Most kids have access to a computer, and a dictionary. Poor spelling is never something that should just be overlooked because the teacher cant be arsed.

ChippingInToThePumpkinLantern Mon 17-Oct-11 19:29:37

Squeaky - it's not being overlooked. It is being looked at very very carefully once the initial ideas are down on paper. She's not saying it doesn't matter - she's saying it's not the most important thing on the first draft - big difference.

Scholes34 Mon 17-Oct-11 19:35:13

Children need to be relatively competent in spelling and grammar by the time they leave primary school, as it gets less attention in secondary school. I work with academically gifted graduates and undergraduates and it's cringe-worthy sometimes to see errors they make in their written English.

EllaDee Mon 17-Oct-11 19:46:19

Why does it matter so much though, scholes? You cringe ... is that really what matters? If you'd said you couldn't understand them, I can see that's a problem - but you didn't.
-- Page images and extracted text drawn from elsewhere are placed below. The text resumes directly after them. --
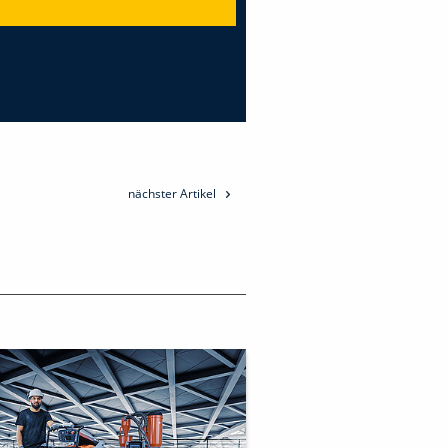
nächster Artikel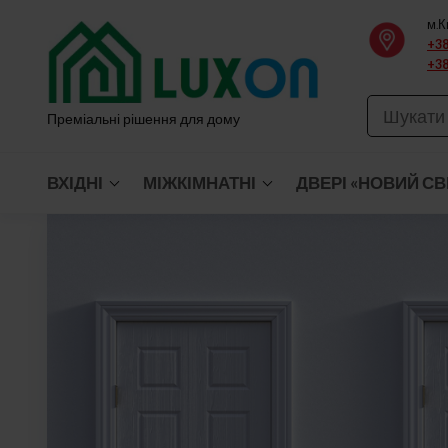
Перейти
м.К
до
+38
+38
вмісту
Преміальні рішення для дому
ВХІДНІ
МІЖКІМНАТНІ
ДВЕРІ «НОВИЙ СВ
And nor is that the issue in the OP. So presumably it is really just snobbery that's become entrenched, that is the issue here.

Fixture Mon 17-Oct-11 19:56:29


What does the national curriculum set out for this level?

Proudnscary Mon 17-Oct-11 20:00:17

YANBU - maybe in year 2 the teacher can let it go a little, but not year 6!
Grammar and spelling both matter very much.

Scholes34 Wed 19-Oct-11 09:58:22

Elladee - grammatical errors and spelling mistakes at the stage I'm talking about can give the impression of a lack of attention to detail, sloppiness and the like, which may extend beyond the written word. That's why it's important to build up good skills over time and schools should help children to be on top of this. Get the grammar and spelling right and you can then worry in more detail about semantics. Would you want your DCs' UCAS forms to be dotted with errors? There's nothing snobby about it, it's just the recognition of the importance of good, clear communication.

EllaDee Wed 19-Oct-11 10:14:51

Hmm, I don't agree. I don't look at a spelling mistake and think 'that person is careless' automatically, not unless I have something more substantial and important on which to base that assumption. If I can't understand a piece of writing, yes, I do worry. Otherwise, no, not really.

You can usually tell whether or not someone is careless by actual content, which IMO is more important. I'm not saying I don't mark errors as errors - I do, I just don't make judgments on a person based on those errors. That's the same courtesy that's been extended to me and I'm grateful for it.

Nowtspecial Wed 19-Oct-11 10:17:37

Every time I get a school newsletter it contains at least one spelling mistake, I find it lazy, I understand the office is busy but honestly I don't think it's that hard to check a couple of sides of A4. Some are absolute corkers.

overthemill Wed 19-Oct-11 10:23:33

as an English teacher I mark for spelling and punctuation each and every time. In fact, I have a stamp for homework marking! Kids are expected to check sp and p for each and every piece of work and I also spend hours on punctuation and grammar in class.

limitedperiodonly Wed 19-Oct-11 10:26:07

Spelling, grammar and punctuation are very important, but as elladee says, it depends on what this particular exercise is for.

And like her, I notice that the people getting most exercised about correct use are the ones making loads of mistakes.

ByTheWay1 Wed 19-Oct-11 10:33:18

However important I believe grammar and spelling to be, the overriding importance in descriptive writing is factual content. Perhaps the teacher wants to see how well the children can describe someone else, not how well they use their semicolons.

Do I need to end the previous sentence with a question mark, am I stating a belief or asking a rhetorical question?